▸ Instructions to follow:
Across these entries, count the lines holding the string "thumb"; the number is the whole answer.

▸ Exercise data:
________

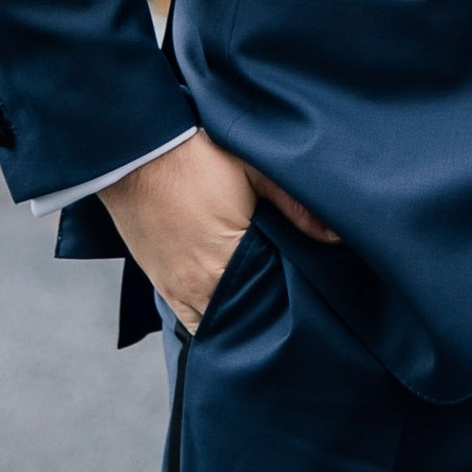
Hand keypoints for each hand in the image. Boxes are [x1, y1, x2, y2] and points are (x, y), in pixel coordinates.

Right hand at [99, 130, 335, 335]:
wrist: (136, 148)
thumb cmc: (194, 156)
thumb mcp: (253, 171)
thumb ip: (295, 207)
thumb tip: (335, 237)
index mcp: (225, 264)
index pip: (268, 306)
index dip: (289, 305)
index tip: (308, 300)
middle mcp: (198, 287)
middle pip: (242, 320)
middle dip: (265, 315)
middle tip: (288, 305)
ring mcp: (175, 288)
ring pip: (214, 323)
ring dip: (236, 316)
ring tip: (259, 305)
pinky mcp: (160, 281)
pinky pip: (187, 317)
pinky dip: (208, 316)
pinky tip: (228, 306)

________

▸ Expected output:
4